* Exercise directions *
All that is wanted is an exact copy of the lines below, starting at the one that contains "M672 1126 738 1131 737 1168 669 1164Z" and running to the end.

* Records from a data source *

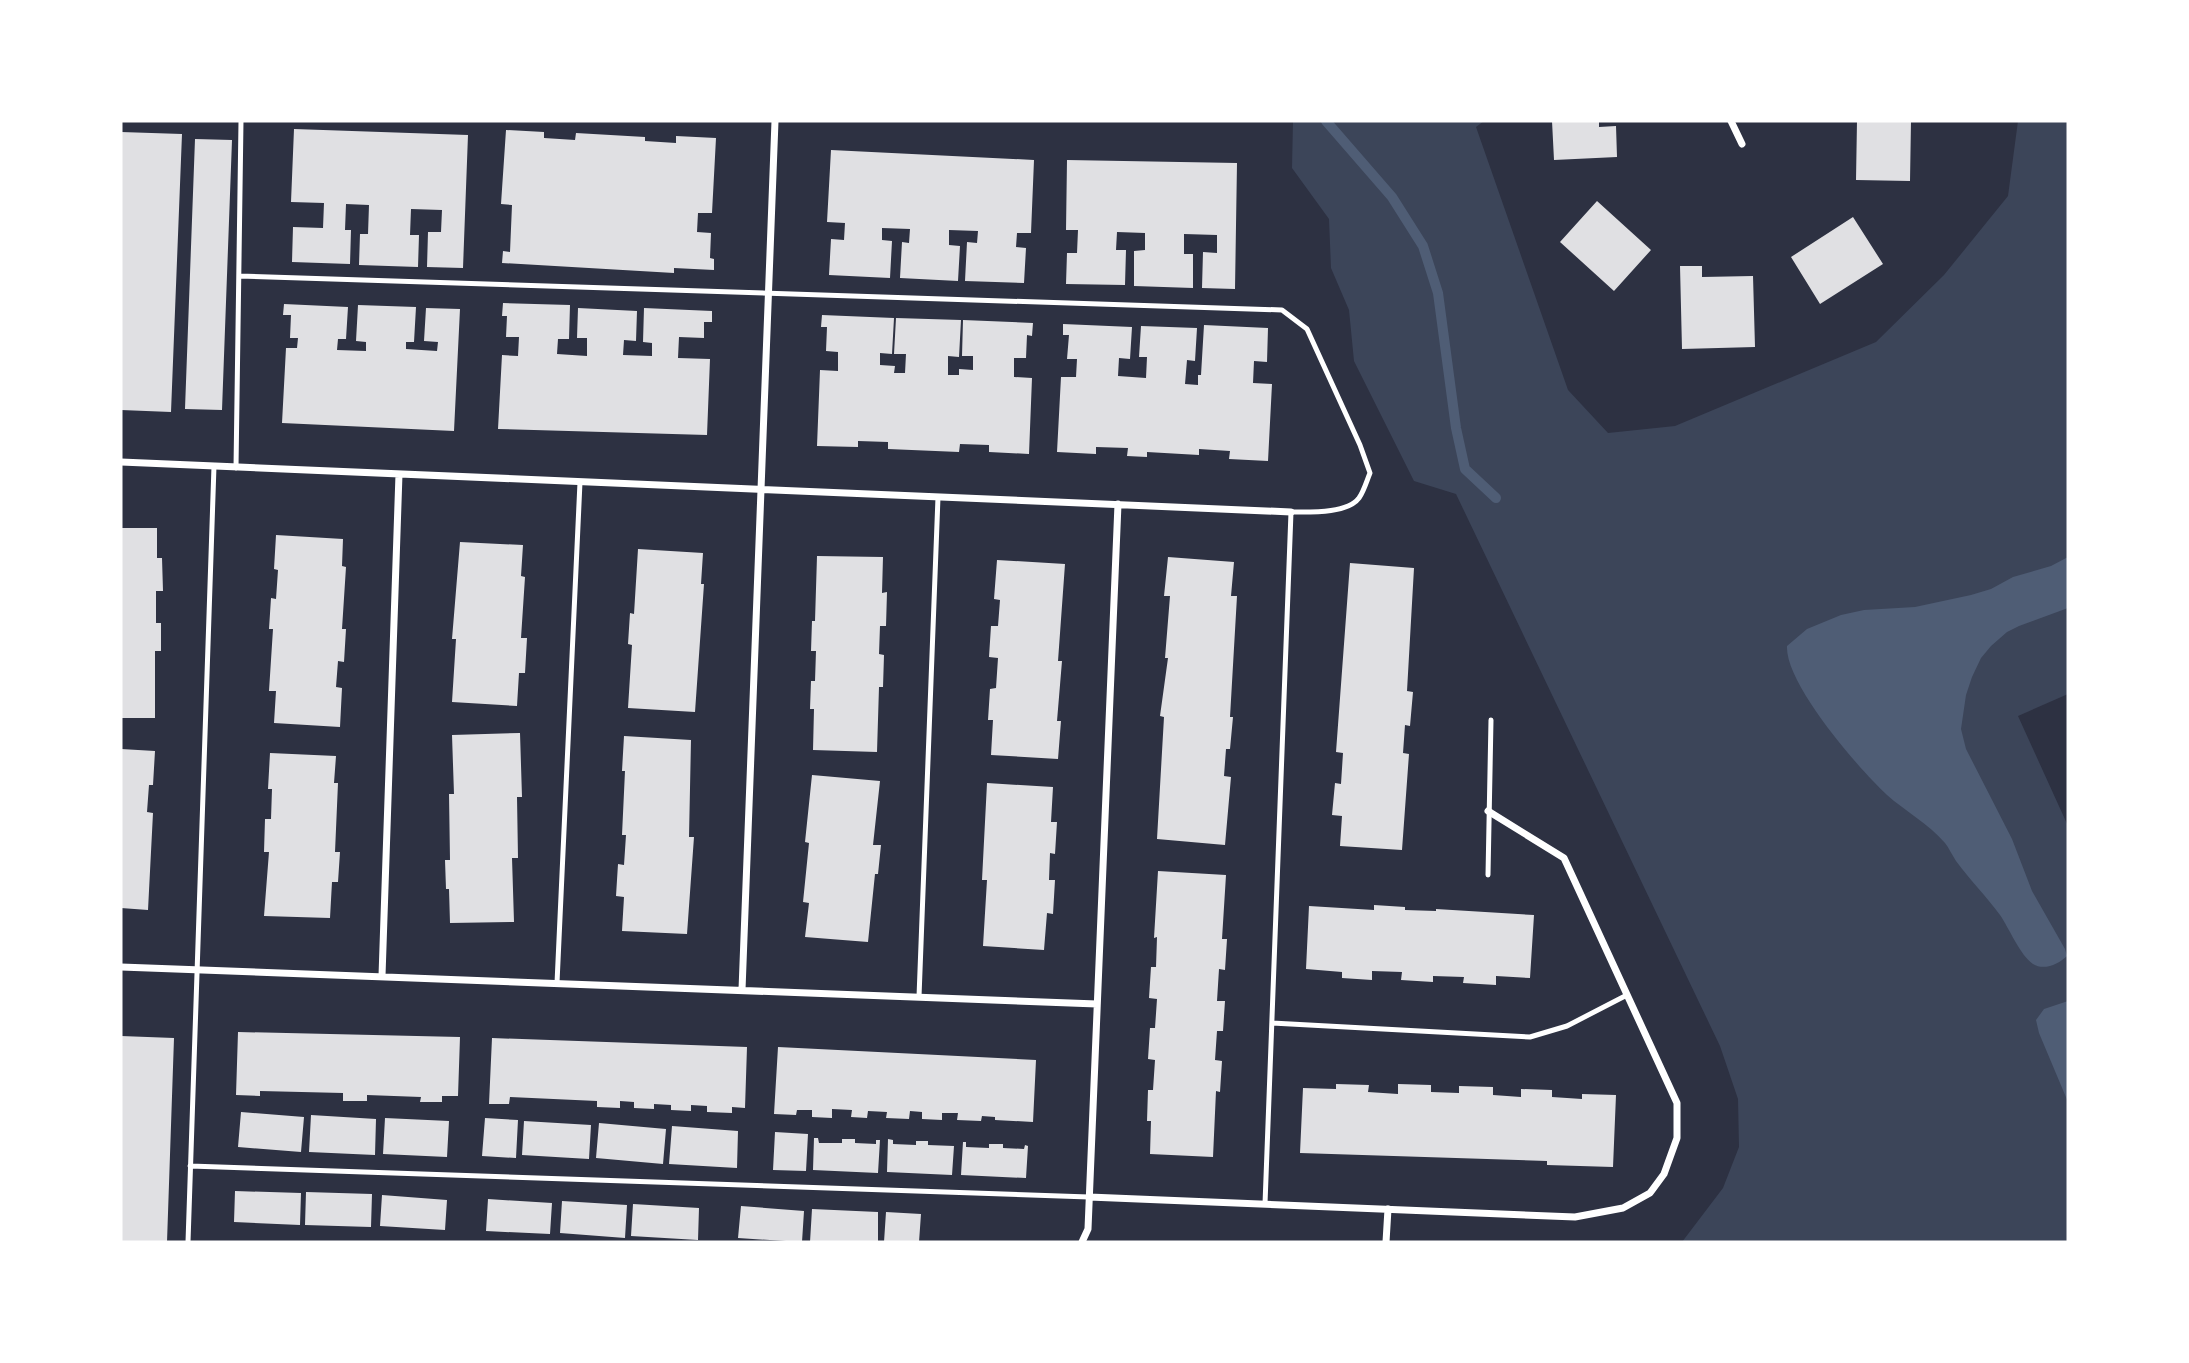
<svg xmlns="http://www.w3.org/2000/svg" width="2189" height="1363" font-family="'Fira Sans Condensed',sans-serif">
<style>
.green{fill:#3c4559}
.water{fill:#4f5d75}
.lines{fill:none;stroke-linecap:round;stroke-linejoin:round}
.stream{stroke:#4f5d75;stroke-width:10}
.building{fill:#e0e0e3}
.service{stroke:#fff;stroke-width:5}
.minor{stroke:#fff;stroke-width:7}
</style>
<rect width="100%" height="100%" fill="#2d3142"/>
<path class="green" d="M1293 121H1484L1476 127 1568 390 1608 433 1675 426 1876 342 1944 275 2008 196 2018 121H2068V694L2018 716 2068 826V1242H1682L1723 1188 1739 1147 1738 1099 1720 1046 1456 494 1414 481 1354 361 1349 310 1331 268 1329 219 1292 168Z"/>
<path class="water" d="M2068 557V608L2019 626 2007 632 1991 646 1981 658 1972 677 1966 695 1961 729 1966 749 2012 839 2032 891 2065 949 2067 956C2059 964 2044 971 2033 964 2020 955 2009 928 2000 915 1986 896 1970 880 1956 861 1952 855 1949 848 1945 843 1929 824 1905 811 1887 795 1859 769 1785 684 1787 646L1807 629 1841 615 1864 610 1915 607 1971 595 1991 589 2013 577 2051 566Z
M2068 1001V1102L2039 1033 2036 1020 2044 1009Z"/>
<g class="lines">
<path class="stream" d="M1326 121 1392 197 1423 246 1438 293 1456 428 1465 469 1496 498"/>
</g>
<path class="building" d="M1552 121H1599V127L1616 126 1617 157 1554 160Z
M1857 121H1911L1910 181 1856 180Z
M294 129 468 135 463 268 427 267 428 232H441L442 210 411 209 410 235H419L418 267 359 265 360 234H368L369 205 346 204 345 230H351L350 264 292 262 293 227 323 228 324 203 291 202Z
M506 130 544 132V138L575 140 576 133 645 137V141L676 143V136L716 138 712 213H698L697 232 711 233 710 258 714 259V270L674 268V273L502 263 503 251 510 252 512 205 501 204Z
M121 132 182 134 171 412 121 410Z
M195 139 232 140 222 410 185 409Z
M831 150 1034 160 1031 233H1017L1016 247 1026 248 1024 283 965 281 967 242 977 243 978 231 949 230V245L960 246 958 281 900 278 902 242 909 243 910 229 882 228V240L892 241 890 278 829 275 831 239 844 240 845 223 827 222Z
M1067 160 1237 163 1235 289 1202 288 1203 252 1217 253V235L1184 234V254H1193V288L1134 286V251L1145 250V233L1117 232 1116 250H1126L1125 285 1066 284 1067 253H1077L1078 230H1066Z
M1597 201 1651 250 1614 291 1560 242Z
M1853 217 1883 264 1820 304 1791 257Z
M1680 266H1702V277L1753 276 1755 347 1682 349Z
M503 303 570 305 569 339H558L557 354 587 356V338H577L578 308 637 311 636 341 624 340 623 355 652 356V343L643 342 644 308 712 311V322H704V338L679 337 678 358 710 359 707 435 498 429 502 355 518 356 519 337H506L507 316H502Z
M284 304 348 307 346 339H338L337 350 366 351V342L356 341 358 305 416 307 414 342H406V349L437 351 438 342 424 341 426 308 460 309 454 431 282 423 286 348H297L298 338H290L291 315H283Z
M822 315 894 318 892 354 880 353V365L895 366 894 373H905L906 354H894L896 318 961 320 959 357 948 356V375H959V369L973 370V356H962L963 320 1033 323 1032 336 1027 335 1026 358H1014V377L1032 378 1029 454 989 452V445L960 444 959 452 888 449V442L858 441V447L817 446 820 370 838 371V352L826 351 827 327H821Z
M1063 324 1132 327 1130 359 1119 358 1118 376 1146 378 1147 357H1139L1141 326 1197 328 1195 361 1187 360 1185 384 1198 385V375H1201L1204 325 1268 328 1267 362 1254 361 1253 383 1272 384 1268 461 1229 459 1230 451 1199 449V455L1147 452V457L1127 456 1128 448 1096 447V454L1057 452 1061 377H1076L1077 359H1067L1069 335H1063Z
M121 528H157V558H162L163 591H156V623H161V651H155V718H121Z
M276 535 343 539 342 566 346 567 342 629H346L344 662 338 661 336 687 342 688 340 727 274 723 276 691H269L273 629H269L271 598 276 599 278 570 274 569Z
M460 542 523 545 521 576 525 577 521 638H527L525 673H519L517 706 452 702 456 639H452Z
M638 549 703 553 701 584H704L695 712 628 708 632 645 628 644 630 613 634 614Z
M817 556 883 557 882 593 887 592 886 626H880L879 654 884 655 883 687H879L877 752 813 750 814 709H810L811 681H815L816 651H811L812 621H815Z
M1168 557 1234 562 1231 596H1237L1230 717H1233L1230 749H1226L1224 776 1231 777 1225 845 1157 839 1164 717 1160 716 1168 658H1165L1170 596H1164Z
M997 560 1065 564 1058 661H1062L1057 721H1061L1058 759 991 755 993 720H988L990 689 996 688 998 658 989 657 991 626H998L1000 600 994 599Z
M1350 563 1414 568 1407 691 1413 692 1410 726 1405 725 1403 753 1409 754 1402 850 1340 846 1342 816 1332 815 1335 783 1341 784 1343 753 1336 752Z
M520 733 522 797H517L518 858H512L514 922 450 923 449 889H446L445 860H450L449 794H454L452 735Z
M624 736 691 740 689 837H694L687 934 622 931 624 897 616 896 618 864 624 865 626 835H622L625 771H622Z
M121 749 155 751 153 785H149L147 812 153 813 148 910 121 908Z
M270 753 336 756 334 783H338L335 852H340L338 882H332L330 918 264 916 269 852H264L265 819H271L272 789H268Z
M812 775 880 781 873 845H881L878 874H875L868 942 805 937 809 903 803 902 809 843 805 842Z
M987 783 1053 787 1051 822H1057L1055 854 1050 853 1049 880H1055L1053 914 1047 913 1044 950 983 946 987 880H982Z
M1158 871 1226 875 1222 939H1227L1225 970 1219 969 1217 1001H1225L1223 1031H1217L1215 1060 1222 1061 1220 1092 1216 1091 1213 1157 1150 1154 1151 1121H1147L1148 1090H1153L1155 1060 1148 1059 1150 1028H1155L1157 999 1149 998 1151 967H1156L1157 937 1154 938Z
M1374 905 1405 907V910L1436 911V909L1534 915 1530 978 1496 976V985L1463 983 1464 977 1433 976V982L1401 980 1402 972 1372 971V980L1342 978V972L1306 969 1309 906 1374 910Z
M238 1032 460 1037 458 1096H442V1102H420L421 1097 367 1095V1101H343V1093L260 1091V1096L236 1095Z
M121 1036 174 1038 167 1242H121Z
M492 1038 747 1047 745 1108 732 1107V1113L707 1112V1106L691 1105V1111L671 1110V1105L654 1104V1109L634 1108V1102L620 1101V1108L597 1107V1101L510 1097 509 1104H489Z
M778 1047 1036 1060 1033 1122 995 1120V1117L982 1116 981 1121 957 1120 958 1113H942V1120L922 1119V1112L910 1111 909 1119 886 1118 887 1112 868 1111 867 1118 851 1117 852 1110 832 1109V1118L812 1117V1110H797L796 1115 774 1114Z
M1336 1084 1369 1085 1368 1092 1398 1094V1084L1431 1085V1092L1459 1093V1086L1493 1087V1095L1521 1097V1089L1552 1090V1097L1582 1099V1094L1616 1095 1613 1167 1547 1165V1161L1300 1153 1303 1088 1336 1089Z
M241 1112 304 1117 301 1152 238 1147Z
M311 1115 376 1119 375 1155 309 1152Z
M385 1118 449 1121 447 1157 383 1154Z
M485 1118 518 1120 516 1158 482 1156Z
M524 1121 591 1125 589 1159 522 1155Z
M599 1123 666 1129 663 1164 596 1158Z
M672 1126 738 1131 737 1168 669 1164Z
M775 1132 808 1134 806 1171 773 1170Z
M814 1138H818L819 1143H842V1139H855V1143L876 1144V1140H880L878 1173 813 1170Z
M888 1139 893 1140V1144L916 1145V1141H928V1145L954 1146 952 1175 887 1172Z
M963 1142H966V1147L989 1148V1144H1003V1148L1024 1149 1025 1145 1028 1146 1026 1178 961 1175Z
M235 1191 301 1193 300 1225 234 1222Z
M306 1192 372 1194 371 1227 305 1225Z
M382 1195 447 1200 445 1230 380 1226Z
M488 1199 552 1203 550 1234 486 1231Z
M562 1201 627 1205 625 1238 560 1233Z
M633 1204 699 1208 698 1240 631 1236Z
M741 1206 804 1211 802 1242 738 1238Z
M812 1209 878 1212V1242H810Z
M886 1212 921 1214 919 1242H884Z"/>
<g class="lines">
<path class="service" d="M239 276 1282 310 1307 329 1360 445 1370 473C1367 480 1364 491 1359 498 1347 514 1309 512 1291 512L1265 1204
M236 468 241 121
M1488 875 1491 720
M557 983 580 482
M919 997 938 497
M1272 1023 1530 1037 1567 1026 1627 995
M190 1166 1089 1197
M188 1242 214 466"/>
<path class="minor" d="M1731 121 1742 144
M121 462 1291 512
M121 967 1097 1004
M382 976 399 474
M742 990 775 121
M1089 1197 1575 1217 1623 1208 1650 1193 1664 1174 1677 1138V1103L1564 858 1488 811
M1082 1242 1088 1229 1118 504
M1386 1242 1388 1209"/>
</g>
<rect width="2189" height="1363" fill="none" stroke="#ffffff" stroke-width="245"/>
</svg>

* Reply to the exercise *
M672 1126 738 1131 737 1168 669 1164Z
M775 1132 808 1134 806 1171 773 1170Z
M814 1138H818L819 1143H842V1139H855V1143L876 1144V1140H880L878 1173 813 1170Z
M888 1139 893 1140V1144L916 1145V1141H928V1145L954 1146 952 1175 887 1172Z
M963 1142H966V1147L989 1148V1144H1003V1148L1024 1149 1025 1145 1028 1146 1026 1178 961 1175Z
M235 1191 301 1193 300 1225 234 1222Z
M306 1192 372 1194 371 1227 305 1225Z
M382 1195 447 1200 445 1230 380 1226Z
M488 1199 552 1203 550 1234 486 1231Z
M562 1201 627 1205 625 1238 560 1233Z
M633 1204 699 1208 698 1240 631 1236Z
M741 1206 804 1211 802 1242 738 1238Z
M812 1209 878 1212V1242H810Z
M886 1212 921 1214 919 1242H884Z"/>
<g class="lines">
<path class="service" d="M239 276 1282 310 1307 329 1360 445 1370 473C1367 480 1364 491 1359 498 1347 514 1309 512 1291 512L1265 1204
M236 468 241 121
M1488 875 1491 720
M557 983 580 482
M919 997 938 497
M1272 1023 1530 1037 1567 1026 1627 995
M190 1166 1089 1197
M188 1242 214 466"/>
<path class="minor" d="M1731 121 1742 144
M121 462 1291 512
M121 967 1097 1004
M382 976 399 474
M742 990 775 121
M1089 1197 1575 1217 1623 1208 1650 1193 1664 1174 1677 1138V1103L1564 858 1488 811
M1082 1242 1088 1229 1118 504
M1386 1242 1388 1209"/>
</g>
<rect width="2189" height="1363" fill="none" stroke="#ffffff" stroke-width="245"/>
</svg>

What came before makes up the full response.